## Try it:
Somewhere below are a line with "notebook: none [374,1172,516,1241]" and a later line with "knife block: present". Output exactly those lines and all lines between them.

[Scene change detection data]

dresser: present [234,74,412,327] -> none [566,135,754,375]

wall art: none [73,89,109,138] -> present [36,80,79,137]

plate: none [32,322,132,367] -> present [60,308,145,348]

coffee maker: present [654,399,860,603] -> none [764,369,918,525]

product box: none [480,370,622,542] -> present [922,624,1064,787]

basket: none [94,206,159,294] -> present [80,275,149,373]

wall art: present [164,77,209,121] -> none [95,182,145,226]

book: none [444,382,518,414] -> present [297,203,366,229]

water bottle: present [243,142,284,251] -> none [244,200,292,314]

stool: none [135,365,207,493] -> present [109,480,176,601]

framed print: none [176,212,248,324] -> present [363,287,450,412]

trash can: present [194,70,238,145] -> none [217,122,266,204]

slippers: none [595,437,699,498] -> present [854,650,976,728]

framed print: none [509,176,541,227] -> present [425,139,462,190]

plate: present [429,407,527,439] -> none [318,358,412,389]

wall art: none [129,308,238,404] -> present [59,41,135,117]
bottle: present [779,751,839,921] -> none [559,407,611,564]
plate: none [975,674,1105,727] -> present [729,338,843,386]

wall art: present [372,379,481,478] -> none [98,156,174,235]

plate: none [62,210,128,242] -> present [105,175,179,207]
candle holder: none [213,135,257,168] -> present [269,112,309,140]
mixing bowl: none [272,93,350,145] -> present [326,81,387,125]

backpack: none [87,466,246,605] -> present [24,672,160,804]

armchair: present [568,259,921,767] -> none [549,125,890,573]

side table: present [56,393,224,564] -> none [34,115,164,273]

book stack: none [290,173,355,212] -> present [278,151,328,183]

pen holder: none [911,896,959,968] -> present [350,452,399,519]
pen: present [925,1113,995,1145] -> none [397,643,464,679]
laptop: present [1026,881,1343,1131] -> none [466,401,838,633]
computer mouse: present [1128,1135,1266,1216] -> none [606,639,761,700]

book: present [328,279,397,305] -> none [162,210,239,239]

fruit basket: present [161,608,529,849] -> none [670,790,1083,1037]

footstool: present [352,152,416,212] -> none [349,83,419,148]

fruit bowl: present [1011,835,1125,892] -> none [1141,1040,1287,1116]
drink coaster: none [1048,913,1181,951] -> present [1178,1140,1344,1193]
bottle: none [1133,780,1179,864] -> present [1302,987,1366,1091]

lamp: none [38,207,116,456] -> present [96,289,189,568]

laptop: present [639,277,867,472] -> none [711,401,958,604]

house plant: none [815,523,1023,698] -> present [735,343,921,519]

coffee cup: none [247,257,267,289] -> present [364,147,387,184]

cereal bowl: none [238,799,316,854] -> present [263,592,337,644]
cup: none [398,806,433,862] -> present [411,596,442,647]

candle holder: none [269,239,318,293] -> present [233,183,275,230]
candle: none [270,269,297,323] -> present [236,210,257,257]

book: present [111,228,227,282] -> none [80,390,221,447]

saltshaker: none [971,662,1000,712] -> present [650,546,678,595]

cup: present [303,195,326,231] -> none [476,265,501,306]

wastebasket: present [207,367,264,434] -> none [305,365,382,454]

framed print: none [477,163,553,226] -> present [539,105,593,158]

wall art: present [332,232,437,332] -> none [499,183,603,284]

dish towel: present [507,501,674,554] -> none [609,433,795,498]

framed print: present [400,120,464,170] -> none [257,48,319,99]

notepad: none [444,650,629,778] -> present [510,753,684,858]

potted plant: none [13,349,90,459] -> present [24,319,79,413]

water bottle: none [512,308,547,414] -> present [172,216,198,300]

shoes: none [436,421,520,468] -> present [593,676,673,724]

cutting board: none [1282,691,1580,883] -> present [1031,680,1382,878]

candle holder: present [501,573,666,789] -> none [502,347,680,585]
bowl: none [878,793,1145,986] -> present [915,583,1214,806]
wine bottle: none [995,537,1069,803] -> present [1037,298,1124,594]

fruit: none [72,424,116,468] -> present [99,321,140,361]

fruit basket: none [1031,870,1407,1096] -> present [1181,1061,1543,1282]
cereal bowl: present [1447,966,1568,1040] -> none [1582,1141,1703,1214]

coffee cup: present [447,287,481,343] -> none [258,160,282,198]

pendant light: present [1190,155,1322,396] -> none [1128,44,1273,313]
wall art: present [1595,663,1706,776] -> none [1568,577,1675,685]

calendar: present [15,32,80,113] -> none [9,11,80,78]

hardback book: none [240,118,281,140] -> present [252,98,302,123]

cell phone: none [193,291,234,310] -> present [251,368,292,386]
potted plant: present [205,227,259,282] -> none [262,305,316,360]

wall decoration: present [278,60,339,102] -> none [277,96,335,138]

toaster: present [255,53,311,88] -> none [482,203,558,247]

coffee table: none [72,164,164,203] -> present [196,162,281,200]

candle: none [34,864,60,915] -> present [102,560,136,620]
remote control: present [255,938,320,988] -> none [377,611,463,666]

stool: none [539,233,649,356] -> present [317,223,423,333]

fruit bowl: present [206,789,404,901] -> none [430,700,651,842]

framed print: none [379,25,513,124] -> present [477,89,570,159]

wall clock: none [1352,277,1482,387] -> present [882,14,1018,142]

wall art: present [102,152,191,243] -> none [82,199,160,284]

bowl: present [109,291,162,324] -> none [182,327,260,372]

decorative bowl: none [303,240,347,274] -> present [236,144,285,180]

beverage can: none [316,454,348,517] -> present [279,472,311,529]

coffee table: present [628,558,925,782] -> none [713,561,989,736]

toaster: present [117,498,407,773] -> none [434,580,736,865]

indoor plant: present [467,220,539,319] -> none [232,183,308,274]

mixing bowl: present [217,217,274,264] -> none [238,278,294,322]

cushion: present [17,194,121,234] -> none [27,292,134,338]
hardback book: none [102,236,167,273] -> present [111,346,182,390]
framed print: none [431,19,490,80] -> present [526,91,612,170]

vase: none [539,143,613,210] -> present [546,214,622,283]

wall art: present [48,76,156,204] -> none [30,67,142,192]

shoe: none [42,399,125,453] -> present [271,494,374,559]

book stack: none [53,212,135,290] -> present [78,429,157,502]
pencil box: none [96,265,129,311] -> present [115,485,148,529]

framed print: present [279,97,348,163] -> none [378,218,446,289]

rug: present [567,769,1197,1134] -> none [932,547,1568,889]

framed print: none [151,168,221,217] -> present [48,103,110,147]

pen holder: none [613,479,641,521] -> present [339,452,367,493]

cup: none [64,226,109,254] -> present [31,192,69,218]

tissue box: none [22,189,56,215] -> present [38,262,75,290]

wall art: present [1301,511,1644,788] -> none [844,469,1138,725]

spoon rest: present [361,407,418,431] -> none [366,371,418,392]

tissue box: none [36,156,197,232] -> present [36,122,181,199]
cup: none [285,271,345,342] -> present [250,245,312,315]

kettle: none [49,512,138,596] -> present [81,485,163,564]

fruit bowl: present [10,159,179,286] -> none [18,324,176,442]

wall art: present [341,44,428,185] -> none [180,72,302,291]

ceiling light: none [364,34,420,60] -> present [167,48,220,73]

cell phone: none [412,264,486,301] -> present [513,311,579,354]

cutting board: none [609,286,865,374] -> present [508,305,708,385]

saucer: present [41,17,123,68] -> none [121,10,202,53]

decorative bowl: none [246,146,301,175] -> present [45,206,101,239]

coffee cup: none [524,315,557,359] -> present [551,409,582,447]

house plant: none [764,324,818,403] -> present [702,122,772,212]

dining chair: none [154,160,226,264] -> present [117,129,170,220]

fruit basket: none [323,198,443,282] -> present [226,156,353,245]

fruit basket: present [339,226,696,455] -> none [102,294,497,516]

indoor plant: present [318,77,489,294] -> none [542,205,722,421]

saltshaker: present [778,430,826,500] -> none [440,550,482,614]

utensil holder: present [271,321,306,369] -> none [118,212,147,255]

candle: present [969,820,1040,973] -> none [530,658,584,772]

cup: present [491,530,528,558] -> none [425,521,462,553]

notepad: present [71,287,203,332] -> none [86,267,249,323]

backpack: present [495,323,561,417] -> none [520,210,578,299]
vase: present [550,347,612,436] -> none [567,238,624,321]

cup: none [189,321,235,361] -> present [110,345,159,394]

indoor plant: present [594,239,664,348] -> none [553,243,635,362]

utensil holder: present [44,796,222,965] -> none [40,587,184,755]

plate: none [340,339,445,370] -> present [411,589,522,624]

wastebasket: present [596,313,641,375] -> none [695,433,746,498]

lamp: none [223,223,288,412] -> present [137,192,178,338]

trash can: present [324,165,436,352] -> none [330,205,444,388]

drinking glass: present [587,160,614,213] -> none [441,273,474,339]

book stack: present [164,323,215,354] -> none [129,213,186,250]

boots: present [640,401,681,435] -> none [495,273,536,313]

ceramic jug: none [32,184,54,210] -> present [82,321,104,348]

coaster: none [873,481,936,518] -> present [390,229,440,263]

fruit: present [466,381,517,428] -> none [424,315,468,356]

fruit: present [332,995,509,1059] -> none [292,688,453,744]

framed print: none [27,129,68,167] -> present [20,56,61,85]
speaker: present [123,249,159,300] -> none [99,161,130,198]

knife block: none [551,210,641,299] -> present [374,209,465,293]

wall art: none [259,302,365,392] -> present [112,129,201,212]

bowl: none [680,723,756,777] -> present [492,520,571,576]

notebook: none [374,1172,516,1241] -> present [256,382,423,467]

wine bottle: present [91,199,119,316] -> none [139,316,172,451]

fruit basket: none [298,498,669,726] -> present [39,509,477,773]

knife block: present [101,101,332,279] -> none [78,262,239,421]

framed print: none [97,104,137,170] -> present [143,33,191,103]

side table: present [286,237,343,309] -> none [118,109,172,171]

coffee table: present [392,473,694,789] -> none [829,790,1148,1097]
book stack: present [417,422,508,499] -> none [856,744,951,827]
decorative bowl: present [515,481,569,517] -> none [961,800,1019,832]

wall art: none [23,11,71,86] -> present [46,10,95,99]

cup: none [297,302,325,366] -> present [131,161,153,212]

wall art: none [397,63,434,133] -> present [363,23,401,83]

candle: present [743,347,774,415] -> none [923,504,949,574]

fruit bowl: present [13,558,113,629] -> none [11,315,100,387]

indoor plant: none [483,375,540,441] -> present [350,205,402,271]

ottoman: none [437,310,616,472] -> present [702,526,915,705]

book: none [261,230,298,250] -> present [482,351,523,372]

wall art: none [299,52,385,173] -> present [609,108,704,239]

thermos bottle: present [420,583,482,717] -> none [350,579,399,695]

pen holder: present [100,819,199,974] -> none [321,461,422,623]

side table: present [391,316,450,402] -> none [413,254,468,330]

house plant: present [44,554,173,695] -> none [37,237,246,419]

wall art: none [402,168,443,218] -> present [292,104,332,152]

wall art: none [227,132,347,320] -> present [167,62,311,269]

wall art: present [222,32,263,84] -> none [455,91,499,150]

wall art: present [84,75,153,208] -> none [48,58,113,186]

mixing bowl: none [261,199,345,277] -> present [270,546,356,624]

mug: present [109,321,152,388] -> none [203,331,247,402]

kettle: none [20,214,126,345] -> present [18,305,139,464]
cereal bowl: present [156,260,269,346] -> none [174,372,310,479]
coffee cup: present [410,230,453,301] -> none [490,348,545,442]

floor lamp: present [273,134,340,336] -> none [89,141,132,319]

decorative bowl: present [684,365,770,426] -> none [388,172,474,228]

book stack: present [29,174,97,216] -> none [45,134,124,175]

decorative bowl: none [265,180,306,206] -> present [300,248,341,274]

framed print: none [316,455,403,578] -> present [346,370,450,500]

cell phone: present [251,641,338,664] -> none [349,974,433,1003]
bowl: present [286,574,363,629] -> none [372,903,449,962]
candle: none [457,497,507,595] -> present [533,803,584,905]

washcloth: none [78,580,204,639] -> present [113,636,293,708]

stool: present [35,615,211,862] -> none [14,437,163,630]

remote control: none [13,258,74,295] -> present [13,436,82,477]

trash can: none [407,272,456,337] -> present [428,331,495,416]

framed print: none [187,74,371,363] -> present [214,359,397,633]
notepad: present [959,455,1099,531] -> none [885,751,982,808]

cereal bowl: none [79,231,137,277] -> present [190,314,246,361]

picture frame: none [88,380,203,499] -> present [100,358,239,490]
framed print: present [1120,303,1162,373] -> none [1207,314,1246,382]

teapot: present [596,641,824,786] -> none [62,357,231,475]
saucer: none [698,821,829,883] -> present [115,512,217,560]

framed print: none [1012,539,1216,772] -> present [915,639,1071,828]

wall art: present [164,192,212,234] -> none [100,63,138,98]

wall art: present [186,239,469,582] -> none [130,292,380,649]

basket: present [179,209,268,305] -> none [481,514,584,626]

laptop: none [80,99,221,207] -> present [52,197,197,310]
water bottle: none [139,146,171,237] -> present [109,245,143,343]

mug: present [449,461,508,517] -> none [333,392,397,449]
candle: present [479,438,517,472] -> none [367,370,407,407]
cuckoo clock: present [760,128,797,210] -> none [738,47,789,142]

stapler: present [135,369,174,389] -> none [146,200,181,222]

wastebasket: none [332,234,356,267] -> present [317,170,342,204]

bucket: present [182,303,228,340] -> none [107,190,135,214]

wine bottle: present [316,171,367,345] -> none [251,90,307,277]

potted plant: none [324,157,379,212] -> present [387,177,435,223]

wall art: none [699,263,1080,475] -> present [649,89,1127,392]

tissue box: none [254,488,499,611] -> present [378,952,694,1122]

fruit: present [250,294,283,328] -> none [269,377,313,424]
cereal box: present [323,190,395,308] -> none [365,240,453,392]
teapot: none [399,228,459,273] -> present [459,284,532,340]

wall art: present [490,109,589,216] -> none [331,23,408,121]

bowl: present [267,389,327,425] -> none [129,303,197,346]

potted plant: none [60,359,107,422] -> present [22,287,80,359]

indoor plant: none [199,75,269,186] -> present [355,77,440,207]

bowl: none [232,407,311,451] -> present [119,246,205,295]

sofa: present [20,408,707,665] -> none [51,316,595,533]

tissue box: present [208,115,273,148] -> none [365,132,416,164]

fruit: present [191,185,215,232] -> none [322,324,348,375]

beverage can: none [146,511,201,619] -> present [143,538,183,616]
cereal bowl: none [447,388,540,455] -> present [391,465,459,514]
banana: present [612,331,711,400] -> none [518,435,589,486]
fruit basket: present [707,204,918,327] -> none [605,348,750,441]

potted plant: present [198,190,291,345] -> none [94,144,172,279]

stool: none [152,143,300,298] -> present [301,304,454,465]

## Exercise result:
notebook: none [374,1172,516,1241] -> present [256,382,423,467]

wine bottle: present [91,199,119,316] -> none [139,316,172,451]

fruit basket: none [298,498,669,726] -> present [39,509,477,773]

knife block: present [101,101,332,279] -> none [78,262,239,421]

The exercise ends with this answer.